Welches Land ist das Richtige für mich?

Welches Work & Travel Land passt zu mir?Für den einen steht die Work & Travel-Destination von vornherein fest. Andere können sich für vieles begeistern, aber nur schwer für eine Sache entscheiden. Mittlerweile gibt es so viele Möglichkeiten für Work & Travel, dass die Entscheidung ganz schön schwerfallen kann. Zur Auswahl stehen mittlerweile mindestens neun Länder in Asien, Lateinamerika, Nordamerika und Ozeanien. In einigen weiteren Ländern gibt es Programme, die Working Holidays sehr ähnlich sind.

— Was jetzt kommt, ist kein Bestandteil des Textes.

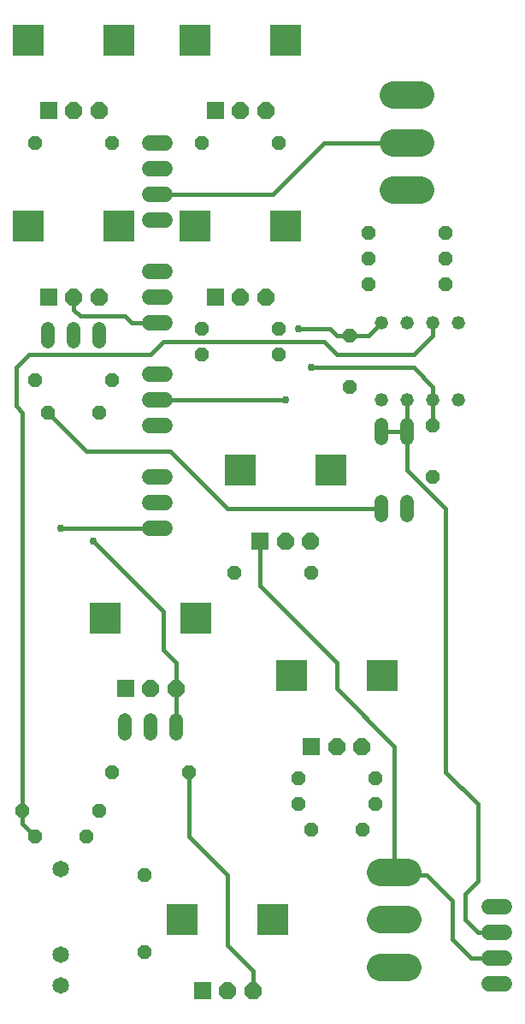
<source format=gbl>
G04 EAGLE Gerber RS-274X export*
G75*
%MOMM*%
%FSLAX34Y34*%
%LPD*%
%INBottom Copper*%
%IPPOS*%
%AMOC8*
5,1,8,0,0,1.08239X$1,22.5*%
G01*
%ADD10R,1.676400X1.676400*%
%ADD11P,1.814519X8X292.500000*%
%ADD12R,3.116000X3.116000*%
%ADD13C,1.650000*%
%ADD14P,1.429621X8X202.500000*%
%ADD15P,1.429621X8X292.500000*%
%ADD16C,2.705100*%
%ADD17C,1.320800*%
%ADD18P,1.429621X8X22.500000*%
%ADD19C,1.320800*%
%ADD20P,1.429621X8X112.500000*%
%ADD21C,1.524000*%
%ADD22C,0.406400*%
%ADD23C,0.756400*%


D10*
X216300Y18900D03*
D11*
X241300Y18900D03*
X266300Y18900D03*
D12*
X286300Y88900D03*
X196300Y88900D03*
D10*
X229000Y704700D03*
D11*
X254000Y704700D03*
X279000Y704700D03*
D12*
X299000Y774700D03*
X209000Y774700D03*
D13*
X76200Y138900D03*
X76200Y53900D03*
X76200Y23900D03*
D14*
X101600Y171450D03*
X50800Y171450D03*
X114300Y196850D03*
X38100Y196850D03*
D15*
X158750Y133350D03*
X158750Y57150D03*
D14*
X203200Y234950D03*
X127000Y234950D03*
D16*
X392875Y135890D02*
X419926Y135890D01*
X419926Y88900D02*
X392875Y88900D01*
X392875Y41910D02*
X419926Y41910D01*
D17*
X393700Y488696D02*
X393700Y501904D01*
X393700Y564896D02*
X393700Y578104D01*
X63500Y660146D02*
X63500Y673354D01*
X114300Y673354D02*
X114300Y660146D01*
X88900Y660146D02*
X88900Y673354D01*
D14*
X127000Y857250D03*
X50800Y857250D03*
D10*
X63900Y888850D03*
D11*
X88900Y888850D03*
X113900Y888850D03*
D12*
X133900Y958850D03*
X43900Y958850D03*
D14*
X127000Y622300D03*
X50800Y622300D03*
D10*
X63900Y704700D03*
D11*
X88900Y704700D03*
X113900Y704700D03*
D12*
X133900Y774700D03*
X43900Y774700D03*
D14*
X114300Y590550D03*
X63500Y590550D03*
X292100Y647700D03*
X215900Y647700D03*
D18*
X215900Y673100D03*
X292100Y673100D03*
D14*
X292100Y857250D03*
X215900Y857250D03*
D10*
X229000Y888850D03*
D11*
X254000Y888850D03*
X279000Y888850D03*
D12*
X299000Y958850D03*
X209000Y958850D03*
D16*
X405575Y810260D02*
X432626Y810260D01*
X432626Y857250D02*
X405575Y857250D01*
X405575Y904240D02*
X432626Y904240D01*
D14*
X457200Y768350D03*
X381000Y768350D03*
D18*
X381000Y742950D03*
X457200Y742950D03*
D14*
X457200Y717550D03*
X381000Y717550D03*
D17*
X419100Y501904D02*
X419100Y488696D01*
X419100Y564896D02*
X419100Y578104D01*
D18*
X323850Y177800D03*
X374650Y177800D03*
X311150Y228600D03*
X387350Y228600D03*
D10*
X324250Y260200D03*
D11*
X349250Y260200D03*
X374250Y260200D03*
D12*
X394250Y330200D03*
X304250Y330200D03*
D18*
X311150Y203200D03*
X387350Y203200D03*
D17*
X139700Y272796D02*
X139700Y286004D01*
X190500Y286004D02*
X190500Y272796D01*
X165100Y272796D02*
X165100Y286004D01*
D10*
X140100Y317350D03*
D11*
X165100Y317350D03*
X190100Y317350D03*
D12*
X210100Y387350D03*
X120100Y387350D03*
D10*
X273450Y463400D03*
D11*
X298450Y463400D03*
X323450Y463400D03*
D12*
X343450Y533400D03*
X253450Y533400D03*
D14*
X323850Y431800D03*
X247650Y431800D03*
D19*
X469900Y679450D03*
X444500Y679450D03*
X444500Y603250D03*
X469900Y603250D03*
X419100Y679450D03*
X393700Y679450D03*
X419100Y603250D03*
X393700Y603250D03*
D20*
X361950Y615950D03*
X361950Y666750D03*
X444500Y527050D03*
X444500Y577850D03*
D21*
X179070Y781050D02*
X163830Y781050D01*
X163830Y806450D02*
X179070Y806450D01*
X179070Y831850D02*
X163830Y831850D01*
X163830Y857250D02*
X179070Y857250D01*
X179070Y679450D02*
X163830Y679450D01*
X163830Y704850D02*
X179070Y704850D01*
X179070Y730250D02*
X163830Y730250D01*
X163830Y577850D02*
X179070Y577850D01*
X179070Y603250D02*
X163830Y603250D01*
X163830Y628650D02*
X179070Y628650D01*
X500380Y25400D02*
X515620Y25400D01*
X515620Y50800D02*
X500380Y50800D01*
X500380Y76200D02*
X515620Y76200D01*
X515620Y101600D02*
X500380Y101600D01*
X179070Y527050D02*
X163830Y527050D01*
X163830Y501650D02*
X179070Y501650D01*
X179070Y476250D02*
X163830Y476250D01*
D22*
X444500Y577850D02*
X444500Y603250D01*
X171450Y476250D02*
X76200Y476250D01*
X323850Y635000D02*
X425450Y635000D01*
X444500Y615950D01*
X444500Y603250D01*
D23*
X76200Y476250D03*
X323850Y635000D03*
D22*
X203200Y234950D02*
X203200Y171450D01*
X241300Y133350D01*
X241300Y63500D01*
X266700Y38100D01*
X266700Y19300D01*
X266300Y18900D01*
X361950Y666750D02*
X381000Y666750D01*
X393700Y679450D01*
X482600Y50800D02*
X508000Y50800D01*
X482600Y50800D02*
X463550Y69850D01*
X463550Y107950D01*
X408940Y133350D02*
X406400Y135890D01*
X438150Y133350D02*
X463550Y107950D01*
X438150Y133350D02*
X408940Y133350D01*
X406400Y135890D02*
X406400Y260350D01*
X349250Y317500D01*
X349250Y342900D01*
X273050Y419100D01*
X273450Y463400D02*
X273050Y463800D01*
X273050Y419100D01*
D23*
X311150Y673100D03*
D22*
X342900Y673100D01*
X349250Y666750D01*
X361950Y666750D01*
X38100Y184150D02*
X50800Y171450D01*
X38100Y184150D02*
X38100Y196850D01*
X38100Y590550D01*
X31750Y596900D01*
X31750Y635000D01*
X44450Y647700D01*
X165100Y647700D01*
X177800Y660400D01*
X349250Y647700D02*
X425450Y647700D01*
X444500Y666750D01*
X444500Y679450D01*
X336550Y660400D02*
X177800Y660400D01*
X336550Y660400D02*
X349250Y647700D01*
X393700Y495300D02*
X241300Y495300D01*
X184150Y552450D01*
X101600Y552450D01*
X63500Y590550D01*
X88900Y692150D02*
X88900Y704700D01*
X88900Y692150D02*
X95250Y685800D01*
X139700Y685800D01*
X146050Y679450D01*
X171450Y679450D01*
X171450Y806450D02*
X285750Y806450D01*
X336550Y857250D01*
X419100Y857250D01*
D23*
X107950Y463550D03*
D22*
X177800Y393700D01*
X190100Y317350D02*
X190100Y279800D01*
X190500Y279400D01*
X190500Y342900D02*
X177800Y355600D01*
X190500Y342900D02*
X190500Y317500D01*
X177800Y355600D02*
X177800Y393700D01*
X190500Y317500D02*
X190100Y317350D01*
X171450Y603250D02*
X298450Y603250D01*
D23*
X298450Y603250D03*
D22*
X393700Y571500D02*
X419100Y571500D01*
X419100Y603250D01*
X419100Y571500D02*
X419100Y533400D01*
X488950Y203200D02*
X488950Y127000D01*
X476250Y114300D02*
X476250Y88900D01*
X488950Y76200D01*
X508000Y76200D01*
X457200Y495300D02*
X419100Y533400D01*
X457200Y495300D02*
X457200Y234950D01*
X488950Y203200D01*
X488950Y127000D02*
X476250Y114300D01*
M02*

</source>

Sollte man sich lieber für ein erprobtes Work & Travel-Land wie Australien oder Neuseeland entscheiden oder doch lieber eine ungewöhnliche Destination wählen, um sich von der Masse abzuheben? Willst du eine komplett neue Sprache lernen oder lieber dein Englisch perfektionieren? Wie verbringst du am liebsten deine Freizeit? Bei der Wahl des richtigen Work & Travel-Ziels spielen verschiedene Faktoren eine Rolle. In diesem Beitrag findest du ein paar Überlegungen, die dir vielleicht bei der Entscheidungsfindung helfen.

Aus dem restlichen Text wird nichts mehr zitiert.